━━━ Kutipan Dokumen

Ajar Poda Jokowi Mengundang Tawa Bahagia

Oleh: Muhammad Arifin. PRESIDEN RI Joko Widodo hadir pada mata ni horja (puncak acara adat). Kedatangan presiden beserta keluarga disambut dengan membunyikan gordang sambilan dan disuguhi dengan sirih. Pemberian sirih merupakan tanda selamat datang kepada tamu. 

Dalam penyambutan itu, suhut dan anakborunya menunggu di pintu gerbang sebagai tanda kebesaran hati dari suhut dan anakborunya maka dibunyikan gordang sambilan dan disambut prosesi manortor hingga mundur ke gelanggang tempat acara.

Presiden Joko Widodo sebelumnya mengaku siap untuk manortor karena sudah latihan. Hal sama dilakukan Kahiyang dengan belajar tari tortor dari guru khusus. Bahkan Kahiyang telah manortor bersama Bobby di acara margalanggang (manortor II) pada Jumat (24/11) malam. Begitu pula dengan Gibran Rakabuming Raka dan istri, Selvi Ananda serta putranya Jan Ethes Srinarendra. Keluarga Gibran datang ke acara adat pernikahan adiknya sehari lebih cepat daripada ayahnya, Joko Widodo dan juga telah manortor di acara mangalo-alo mora. “Beliau (Joko Widodo) datang ke horja sebagai raja, karena itu disambut dengan upacara kebesaran adat Mandailing,” tutur H Pandapotan Nasution SH, selaku pemangku adat dan Raja Pasununan. 

Selanjutnya, Presiden Jokowi akan manortor akan disambut Raja-raja Adat Mandailing, Angkola, Sipirok, dan Padang Lawas. Setelah itu ada prosesi mangulosi atau menyelendangkan ulos kepada Joko Widodo dan Iriana. Syahrin Husin Lubis yang bergelar baginda Mangaraja Soripada, Sarbini Harahap, dan Porkas Dalimunthe yang bergelar Patuan Kumala Soangkupon akan melakukan pemberian ulos kepada presiden beserta istri. Namun sebelumnya, ditampilkan tortor sabe-sabe sebagai bentuk penghormatan kepada presiden.

━━━━━━
━━━ Data yang Ditampilkan

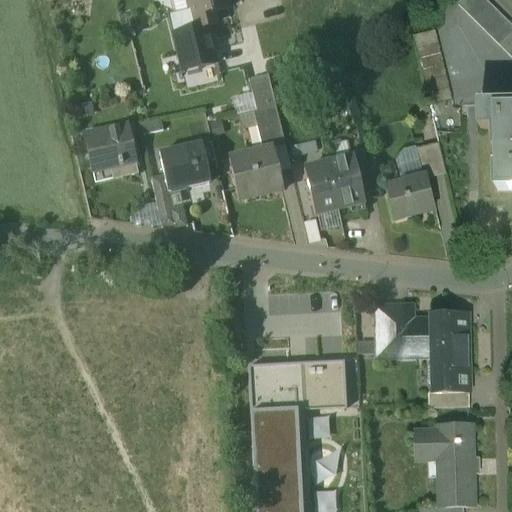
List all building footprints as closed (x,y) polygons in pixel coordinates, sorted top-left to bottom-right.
[(185,0),(189,14),(193,31),(206,28),(207,29),(216,26),(213,14),(228,10),(225,0),(185,0)] [(511,27),(484,0),(464,0),(458,6),(511,59),(511,27)] [(189,14),(169,19),(173,36),(193,31),(189,14)] [(173,36),(178,56),(180,56),(184,73),(214,66),(208,42),(210,42),(207,29),(206,28),(193,31),(173,36)] [(453,103),(437,34),(414,39),(431,108),(453,103)] [(275,109),(268,78),(248,82),(256,113),(260,112),(275,109)] [(511,105),(482,106),(483,131),(495,131),(495,153),(499,152),(499,168),(497,168),(498,194),(511,193),(511,105)] [(275,109),(260,112),(269,146),(283,143),(275,109)] [(160,122),(140,127),(142,138),(163,133),(160,122)] [(127,128),(83,138),(92,175),(119,169),(122,180),(138,177),(127,128)] [(294,159),(309,156),(307,145),(292,148),(294,159)] [(200,146),(159,156),(164,179),(168,195),(209,186),(200,146)] [(440,146),(425,149),(433,180),(447,176),(440,146)] [(271,151),(228,161),(238,203),(241,202),(238,192),(253,188),(255,194),(278,189),(279,193),(282,193),(271,151)] [(352,159),(327,166),(338,212),(363,206),(352,159)] [(327,166),(303,171),(314,218),(338,212),(327,166)] [(164,179),(151,181),(157,208),(158,212),(172,209),(168,195),(164,179)] [(428,180),(385,190),(393,223),(436,212),(428,180)] [(157,208),(133,213),(131,226),(161,229),(158,212),(157,208)] [(427,323),(413,323),(413,310),(376,311),(377,360),(434,359),(435,395),(435,397),(470,396),(469,317),(427,318),(427,323)] [(341,370),(273,374),(273,368),(247,369),(254,511),(301,511),(296,412),(345,410),(343,364),(341,364),(341,370)] [(470,396),(435,397),(435,395),(429,395),(429,411),(470,410),(470,396)] [(475,428),(436,429),(436,432),(415,433),(416,459),(443,459),(444,477),(437,477),(438,510),(438,511),(464,511),(477,510),(475,428)]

━━━━━━

Menurut kutipan dokumen, apa makna pemberian sirih kepada tamu? Baris-baris tersebut tidak digunakan di sini.

» Jawaban Latihan
Pemberian sirih merupakan tanda selamat datang kepada tamu.